▶ TASKS TO COMPLETE:
(a) From the biography of Stanley S. Bergen Jr., list every institution where he completed his undergraduate study, medical degree, residency, or fellowship.
(b) According to the biography of Stanley S. Bergen Jr., in what year did he become Senior Vice President of the New York City Health and Hospitals Corporation?

▶ PASSAGE FOR REVIEW:
╔══

Stanley Silvers Bergen Jr. (May 2, 1929 – April 24, 2019) was an American physician, healthcare educator and administrator, and university president. In 1971, he became the founding president of the incipient College of Medicine and Dentistry of New Jersey which he developed into the University of Medicine and Dentistry of New Jersey (UMDNJ) serving at its helm until his retirement in 1998. While he was president, UMDNJ became the nation's largest public health and science university, home to three medical schools and several allied medical health facilities.

==Biography==
Stanley S. Bergen was born on May 2, 1929, in Princeton, New Jersey. He earned his undergraduate degree from Princeton University in New Jersey and his medical degree from Columbia College of Physicians and Surgeons in 1955. He completed his residency in internal medicine at Philadelphia General Hospital and his fellowship in hematology at the University of California, San Francisco. Bergen served in the New Jersey National Guard and was recalled into the Army as a doctor after finishing his medical education. He served at Fort Jay on Governors Island in New York Harbor.

Bergen served as Medical Director at St. Luke's Hospital, New York, from 1962 to 1964 and as chief of community medicine at Brooklyn-Cumberland Center, New York, from 1968 to 1970. In 1970, Bergen became the Senior Vice President of the New York City Health and Hospitals Corporation. One year later, he was appointed as the founding President of the newly established College of Medicine and Dentistry of New Jersey (CMDNJ), later renamed University of Medicine and Dentistry of New Jersey (UMDNJ).

╚══

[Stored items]
╔══

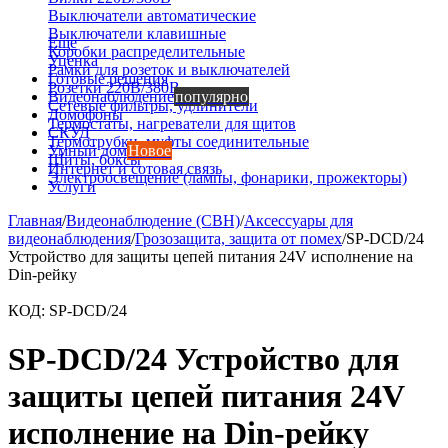
Выключатели автоматические
Выключатели клавишные
Еще
Коробки распределительные
Уценка
Рамки для розеток и выключателей
Готовые решения
Розетки 220В/380В
Видеонаблюдение
популярно
Сетевые фильтры, удлинители
Домофоны
Термостаты, нагреватели для щитов
СКУД
Термотрубки, муфты соединительные
Умный дом
Новое
Щиты, боксы
Интернет и сотовая связь
Электроосвещение (лампы, фонарики, прожекторы)
Услуги
Главная
/
Видеонаблюдение (СВН)
/
Аксессуары для
видеонаблюдения
/
Грозозащита, защита от помех
/
SP-DCD/24
Устройство для защиты цепей питания 24V исполнение на
Din-рейку
КОД:
SP-DCD/24
SP-DCD/24 Устройство для
защиты цепей питания 24V
исполнение на Din-рейку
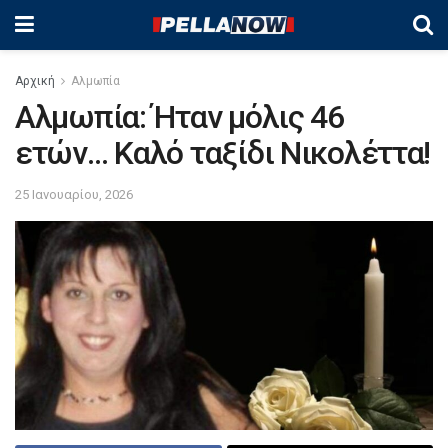
Αρχική
Αλμωπία
Αλμωπία: Ήταν μόλις 46
ετών… Καλό ταξίδι Νικολέττα!
25 Ιανουαρίου, 2026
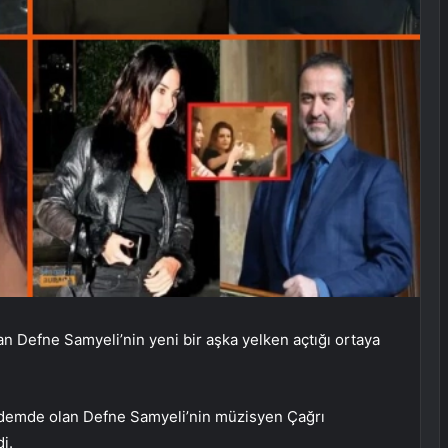
n Defne Samyeli’nin yeni bir aşka yelken açtığı ortaya
ndemde olan Defne Samyeli’nin müzisyen Çağrı
i.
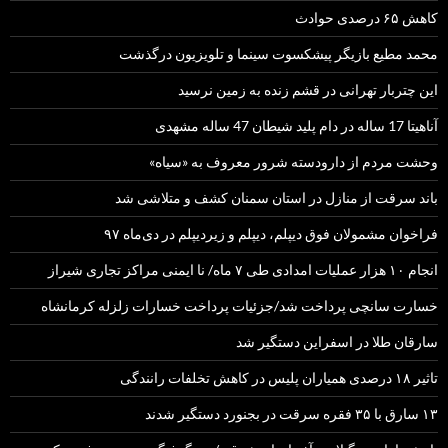
کاهش ۶۵ درصدی حوادث
محمد مطیع بازیگر پیشکسوت سینما و تلویزیون درگذشت
این چتربار تهرانی در قشم زنده به زمین نرسید
آناهیتا 17 ساله در دام پلید شیطان 47 ساله مشهدی
وحشت مردم از دارودسته شرور معروف به «سیاه»
باند سرقت از منازل در استان سمنان کشف و متلاشی شد
فراخوان مشمولان فوق دیپلم، دیپلم و زیردیپلم در دی‌ماه ۹۷
انجام ۱۰ هزار عملیات امدادی طی ۷ ماه/ نا ایمنی مراکز تجاری شیراز
خسارت سانچی پرداخت شد/جزئیات پرداخت خسارات زلزله کرمانشاه
سارقان طلا در اسفراین دستگیر شد
تاثیر ۱۸ درصدی همیاران پلیس در کاهش تخلفات رانندگی
۱۳ سارق با ۳۵ فقره سرقت در بجنورد دستگیر شدند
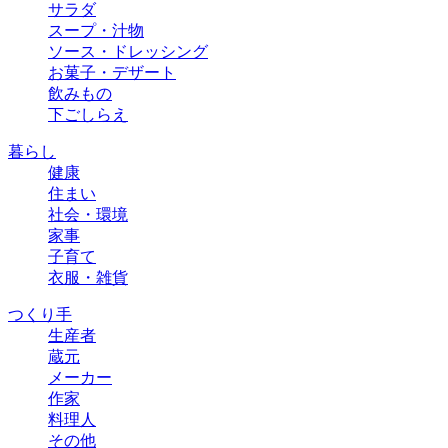
サラダ
スープ・汁物
ソース・ドレッシング
お菓子・デザート
飲みもの
下ごしらえ
暮らし
健康
住まい
社会・環境
家事
子育て
衣服・雑貨
つくり手
生産者
蔵元
メーカー
作家
料理人
その他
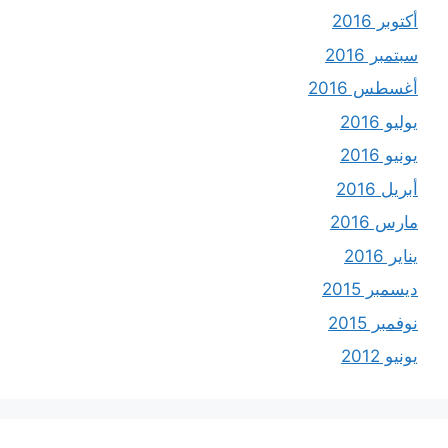
أكتوبر 2016
سبتمبر 2016
أغسطس 2016
يوليو 2016
يونيو 2016
أبريل 2016
مارس 2016
يناير 2016
ديسمبر 2015
نوفمبر 2015
يونيو 2012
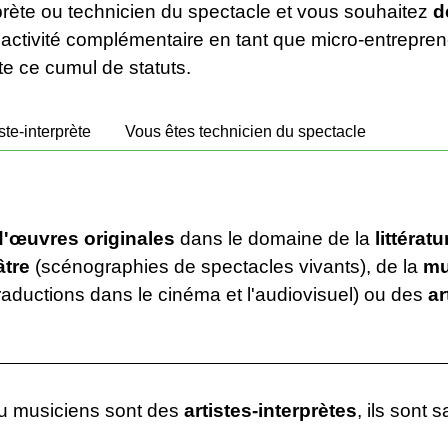
erprète ou technicien du spectacle et vous souhaitez
d
 activité complémentaire en tant que micro-entrepren
te ce cumul de statuts.
ste-interprète
Vous êtes technicien du spectacle
d'œuvres originales
dans le domaine de la
littératu
âtre
(scénographies de spectacles vivants), de la
mu
raductions dans le cinéma et l'audiovisuel) ou des
ar
ou musiciens sont des
artistes-interprètes
, ils sont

╚══

▶ WRITTEN ANSWERS:
(a) Princeton University; Columbia College of Physicians and Surgeons; Philadelphia General Hospital; University of California, San Francisco

(b) 1970